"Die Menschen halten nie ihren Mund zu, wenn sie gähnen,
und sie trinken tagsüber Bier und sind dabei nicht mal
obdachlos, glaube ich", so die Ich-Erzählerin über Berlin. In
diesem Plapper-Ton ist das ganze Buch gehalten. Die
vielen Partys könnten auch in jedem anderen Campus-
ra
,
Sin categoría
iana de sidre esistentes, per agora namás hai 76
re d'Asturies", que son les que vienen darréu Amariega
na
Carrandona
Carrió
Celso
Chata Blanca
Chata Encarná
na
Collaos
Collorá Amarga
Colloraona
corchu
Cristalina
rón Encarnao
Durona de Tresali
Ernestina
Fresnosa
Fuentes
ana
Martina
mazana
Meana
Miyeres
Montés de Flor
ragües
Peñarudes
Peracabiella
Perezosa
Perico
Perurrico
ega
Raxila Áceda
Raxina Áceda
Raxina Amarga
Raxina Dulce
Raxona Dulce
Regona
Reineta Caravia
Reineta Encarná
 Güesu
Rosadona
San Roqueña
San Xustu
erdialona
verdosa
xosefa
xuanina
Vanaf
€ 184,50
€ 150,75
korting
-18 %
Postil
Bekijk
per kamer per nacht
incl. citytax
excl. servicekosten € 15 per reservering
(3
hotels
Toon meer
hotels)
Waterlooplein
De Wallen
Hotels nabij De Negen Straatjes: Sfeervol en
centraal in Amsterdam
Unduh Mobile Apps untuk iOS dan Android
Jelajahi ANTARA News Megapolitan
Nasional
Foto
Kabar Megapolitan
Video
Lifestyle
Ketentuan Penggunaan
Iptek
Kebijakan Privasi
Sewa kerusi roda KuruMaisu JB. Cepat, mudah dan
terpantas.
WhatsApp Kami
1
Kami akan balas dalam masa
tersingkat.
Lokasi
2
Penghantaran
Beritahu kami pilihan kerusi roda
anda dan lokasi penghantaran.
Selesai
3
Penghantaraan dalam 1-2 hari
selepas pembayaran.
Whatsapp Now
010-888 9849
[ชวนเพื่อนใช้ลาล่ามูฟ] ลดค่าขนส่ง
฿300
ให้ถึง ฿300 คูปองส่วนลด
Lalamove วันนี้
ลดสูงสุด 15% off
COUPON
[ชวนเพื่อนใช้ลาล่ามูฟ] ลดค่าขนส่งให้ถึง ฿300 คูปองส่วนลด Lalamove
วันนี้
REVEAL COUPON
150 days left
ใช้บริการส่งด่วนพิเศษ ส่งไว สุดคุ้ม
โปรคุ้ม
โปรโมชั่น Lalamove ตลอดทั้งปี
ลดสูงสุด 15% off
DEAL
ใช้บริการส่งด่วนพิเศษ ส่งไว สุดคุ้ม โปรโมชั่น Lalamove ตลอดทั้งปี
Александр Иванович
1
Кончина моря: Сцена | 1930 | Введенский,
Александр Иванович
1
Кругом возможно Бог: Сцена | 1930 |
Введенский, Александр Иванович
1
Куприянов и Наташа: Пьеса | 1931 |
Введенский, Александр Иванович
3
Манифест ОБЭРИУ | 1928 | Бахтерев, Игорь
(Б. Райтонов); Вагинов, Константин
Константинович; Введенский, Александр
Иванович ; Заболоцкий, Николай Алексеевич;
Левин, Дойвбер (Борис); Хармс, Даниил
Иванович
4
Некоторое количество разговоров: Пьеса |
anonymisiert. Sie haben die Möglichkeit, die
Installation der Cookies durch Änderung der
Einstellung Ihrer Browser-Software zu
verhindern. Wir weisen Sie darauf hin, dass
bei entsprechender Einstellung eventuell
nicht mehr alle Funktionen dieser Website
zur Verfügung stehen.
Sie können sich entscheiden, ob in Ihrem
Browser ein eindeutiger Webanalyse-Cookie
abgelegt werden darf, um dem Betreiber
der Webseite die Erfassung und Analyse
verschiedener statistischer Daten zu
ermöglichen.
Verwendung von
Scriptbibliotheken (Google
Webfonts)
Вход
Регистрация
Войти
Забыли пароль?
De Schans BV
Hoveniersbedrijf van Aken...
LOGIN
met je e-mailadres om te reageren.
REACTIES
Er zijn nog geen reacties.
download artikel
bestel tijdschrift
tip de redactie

...

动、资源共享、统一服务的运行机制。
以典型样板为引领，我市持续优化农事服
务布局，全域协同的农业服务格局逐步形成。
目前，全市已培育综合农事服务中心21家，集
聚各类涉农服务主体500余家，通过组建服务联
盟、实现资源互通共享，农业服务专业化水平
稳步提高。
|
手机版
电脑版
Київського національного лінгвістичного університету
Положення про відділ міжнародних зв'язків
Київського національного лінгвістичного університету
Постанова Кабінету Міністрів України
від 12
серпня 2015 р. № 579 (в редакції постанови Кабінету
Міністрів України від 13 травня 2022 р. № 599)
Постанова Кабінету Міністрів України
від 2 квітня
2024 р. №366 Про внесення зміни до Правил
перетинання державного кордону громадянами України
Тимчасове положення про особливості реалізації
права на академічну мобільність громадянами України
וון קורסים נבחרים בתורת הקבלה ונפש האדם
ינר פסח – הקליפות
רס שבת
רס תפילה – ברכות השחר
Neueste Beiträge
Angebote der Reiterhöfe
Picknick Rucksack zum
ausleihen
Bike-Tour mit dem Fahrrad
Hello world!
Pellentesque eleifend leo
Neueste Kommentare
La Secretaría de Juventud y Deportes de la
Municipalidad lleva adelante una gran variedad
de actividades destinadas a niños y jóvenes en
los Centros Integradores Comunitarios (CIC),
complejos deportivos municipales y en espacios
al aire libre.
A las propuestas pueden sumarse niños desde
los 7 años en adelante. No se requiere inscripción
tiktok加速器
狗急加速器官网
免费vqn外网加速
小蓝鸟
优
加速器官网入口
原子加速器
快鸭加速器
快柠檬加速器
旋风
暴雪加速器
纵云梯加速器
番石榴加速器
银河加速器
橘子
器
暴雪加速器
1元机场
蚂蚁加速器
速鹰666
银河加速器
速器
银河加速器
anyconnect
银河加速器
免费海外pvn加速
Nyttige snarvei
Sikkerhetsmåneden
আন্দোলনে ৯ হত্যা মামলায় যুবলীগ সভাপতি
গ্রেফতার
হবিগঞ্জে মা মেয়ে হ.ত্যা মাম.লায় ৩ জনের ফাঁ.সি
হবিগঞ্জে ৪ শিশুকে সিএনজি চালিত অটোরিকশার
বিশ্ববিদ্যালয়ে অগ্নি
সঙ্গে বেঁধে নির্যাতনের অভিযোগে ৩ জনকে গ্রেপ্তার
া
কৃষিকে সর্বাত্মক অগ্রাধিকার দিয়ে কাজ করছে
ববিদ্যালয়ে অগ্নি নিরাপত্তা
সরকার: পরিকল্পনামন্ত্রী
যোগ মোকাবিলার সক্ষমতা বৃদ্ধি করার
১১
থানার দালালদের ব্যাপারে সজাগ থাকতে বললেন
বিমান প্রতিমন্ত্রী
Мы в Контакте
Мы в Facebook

■ Action item: The answer is one number: how many lines of the material above contain "Сцена".

■ Worked solution: 2